Mecca-based Shahad Salman, dubbed the Saudi Winnie Harlow, says she was approached by the superstar model on Instagram before her life changed 'for the best'.

2 min read
06 June, 2019
The models are both diagnosed with vitiligo [Instagram/5Sunshine1/Vogue Arabia]
A Saudi model with vitiligo shook the fashion world this week after featuring on the front cover of Vogue Arabia's June edition alongside Canadian supermodel Winnie Harlow.

Mecca-based Shahad Salman, dubbed the Saudi Winnie Harlow, says she was approached by the superstar model on Instagram before her life changed "for the best".

"Before, I didn't feel good about myself and I didn't like the way I looked. Winnie was the person who gave me the confidence to fight. I never expected to meet her. Sharing time on the set of Vogue with her was a dream.

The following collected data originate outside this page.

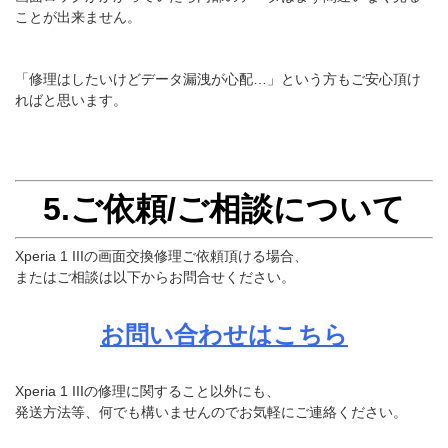
ことが出来ません。
「修理はしたいけどデータ漏洩が心配…」という方もご安心頂け
ればと思います。
5.ご依頼/ご相談について
Xperia 1 IIIの画面交換修理ご依頼頂ける場合、
またはご相談は以下からお問合せください。
お問い合わせはこちら
Xperia 1 IIIの修理に関すること以外にも、
発送方法等、何でも構いませんのでお気軽にご連絡ください。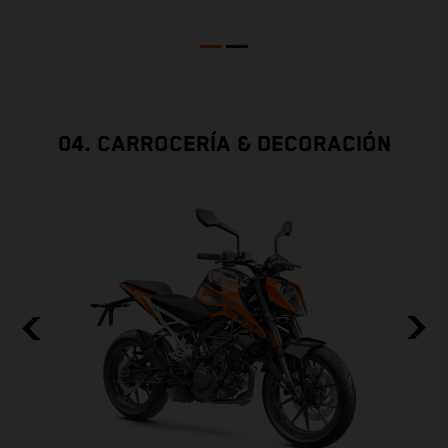
04. CARROCERÍA & DECORACIÓN
E
to
d
c
t
f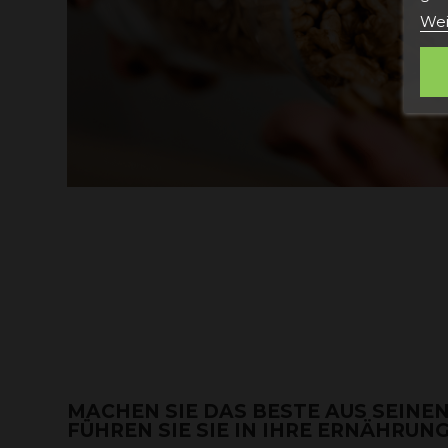
Wei
MACHEN SIE DAS BESTE AUS SEIN
FÜHREN SIE SIE IN IHRE ERNÄHRUNG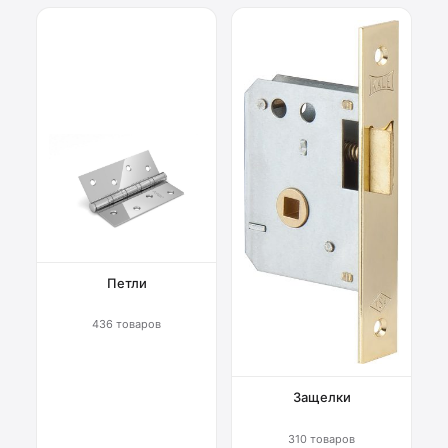
Петли
436 товаров
Защелки
310 товаров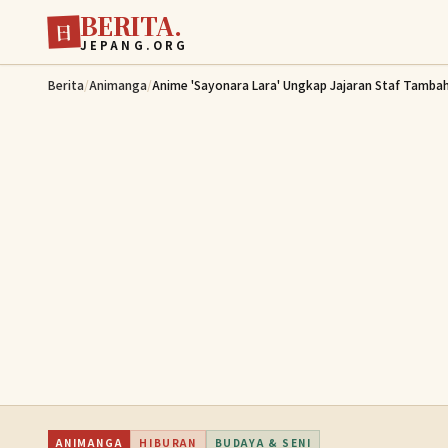
BERITA.
Lewati ke konten utama
日
JEPANG.ORG
Berita
/
Animanga
/
Anime 'Sayonara Lara' Ungkap Jajaran Staf Tambah
ANIMANGA
HIBURAN
BUDAYA & SENI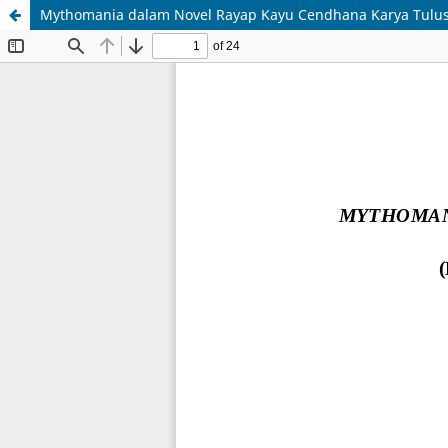
Mythomania dalam Novel Rayap Kayu Cendhana Karya Tulus 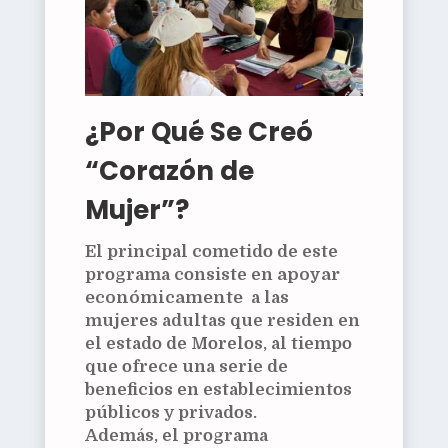
¿Por Qué Se Creó
“Corazón de
Mujer”?
El principal cometido de este
programa consiste en
apoyar
económicamente
a las
mujeres adultas que residen en
el estado de Morelos, al tiempo
que ofrece una serie de
beneficios en establecimientos
públicos y privados.
Además, el programa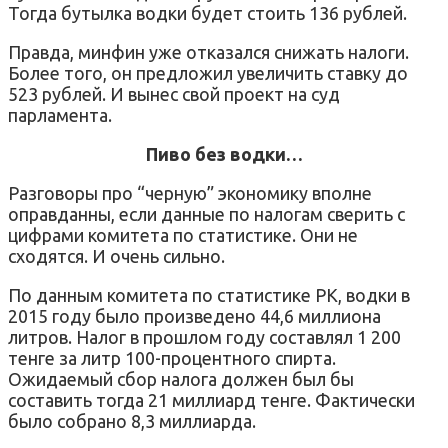
Тогда бутылка водки будет стоить 136 рублей.
Правда, минфин уже отказался снижать налоги.
Более того, он предложил увеличить ставку до
523 рублей. И вынес свой проект на суд
парламента.
Пиво без водки…
Разговоры про “черную” экономику вполне
оправданны, если данные по налогам сверить с
цифрами комитета по статистике. Они не
сходятся. И очень сильно.
По данным комитета по статистике РК, водки в
2015 году было произведено 44,6 миллиона
литров. Налог в прошлом году составлял 1 200
тенге за литр 100-процентного спирта.
Ожидаемый сбор налога должен был бы
составить тогда 21 миллиард тенге. Фактически
было собрано 8,3 миллиарда.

I feel that now I, too, can inspire other girls from Arab world," Salman was quoted as saying.

The pair are both diagnosed with vitiligo, a rare skin condition that affects just one percent of the world's population but social media users on Instagram pointed towards the models striking resemblance, including the positioning of the discolouration on their face, their dazzling good looks and unmissable beautiful hair.

"When I saw the beautiful Shahad on Instagram about a year ago I knew I wanted to do something powerful with her," Winnie Harlow, who has championed diversity and self-acceptance on her modelling journey across global catwalks, said on the popular social media app.

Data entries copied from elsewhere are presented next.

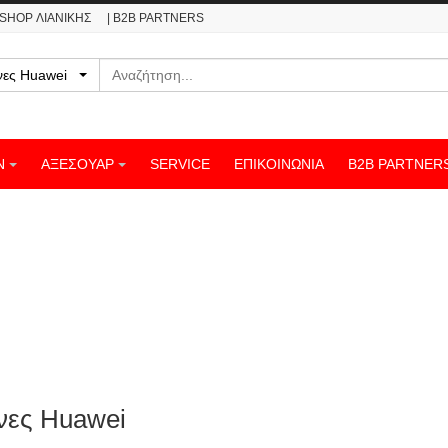
ESHOP ΛΙΑΝΙΚΗΣ
| B2B PARTNERS
Αναζήτηση
νες Huawei
Ν
ΑΞΕΣΟΥΑΡ
SERVICE
ΕΠΙΚΟΙΝΩΝΊΑ
B2B PARTNER
νες Huawei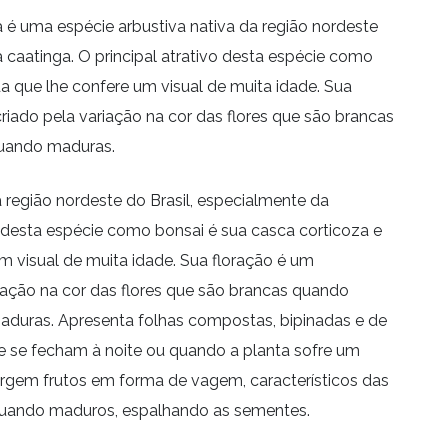
 é uma espécie arbustiva nativa da região nordeste
a caatinga. O principal atrativo desta espécie como
da que lhe confere um visual de muita idade. Sua
riado pela variação na cor das flores que são brancas
uando maduras.
a região nordeste do Brasil, especialmente da
vo desta espécie como bonsai é sua casca corticoza e
um visual de muita idade. Sua floração é um
iação na cor das flores que são brancas quando
duras. Apresenta folhas compostas, bipinadas e de
e se fecham à noite ou quando a planta sofre um
 surgem frutos em forma de vagem, característicos das
uando maduros, espalhando as sementes.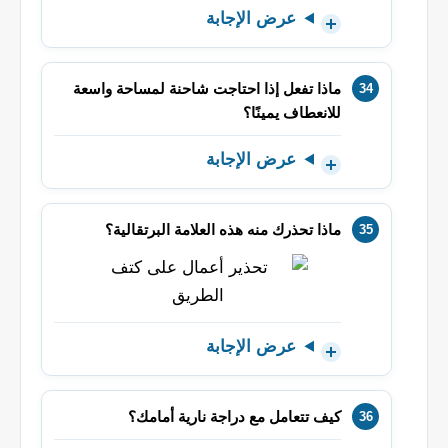
عرض الإجابة
ماذا تفعل إذا احتاجت شاحنة لمساحة واسعة
للانعطاف يمينًا؟
عرض الإجابة
ماذا تحذرك منه هذه العلامة البرتقالية؟
عرض الإجابة
كيف تتعامل مع دراجة نارية أمامك؟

The publication said the photoshoot, which was shot in the kingdom where Salman was born, was "in line with work" already published by Vogue Arabia, including producing disruptive covers, turning the spotlight to body positivity, diversity, and religious freedom."

"Vogue Arabia’s June issue also aims to contradict the stereotypes so often attributed to Arab women," the publication said.

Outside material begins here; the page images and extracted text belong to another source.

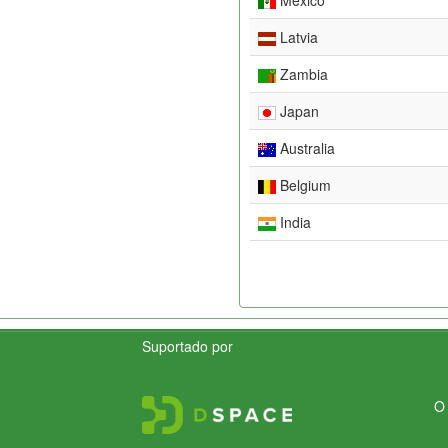
Latvia
Zambia
Japan
Australia
Belgium
India
Suportado por
O 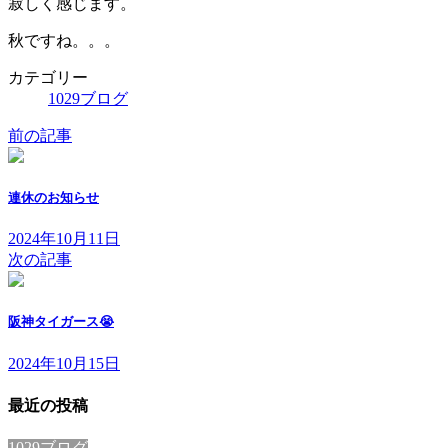
寂しく感じます。
秋ですね。。。
カテゴリー
1029ブログ
前の記事
連休のお知らせ
2024年10月11日
次の記事
阪神タイガース😭
2024年10月15日
最近の投稿
1029ブログ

The move to showcase a Saudi model was widely praised online though questions were raised after it was encouraged by local Saudi news in the conservative kingdom, as well as the Saudi American Public Relation Affairs Committee - the kingdom's lobby group in the US.

Last year, Saudi women took to social media platforms to slam Vogue Arabia after it featured a glamorous Saudi princess on its cover this month, while the real women "driving change" in the kingdom were being jailed.

Princess Hayfa bint Abdullah al-Saud - daughter of late King Abdullah - appears on the cover of June's edition of the fashion magazine, clad in white, wearing leather gloves and high-heels, perched in the driver's seat of a car overlooking a desert landscape.

Activists said the cover whitewashes the jailing of Saudi Arabia's real reformers.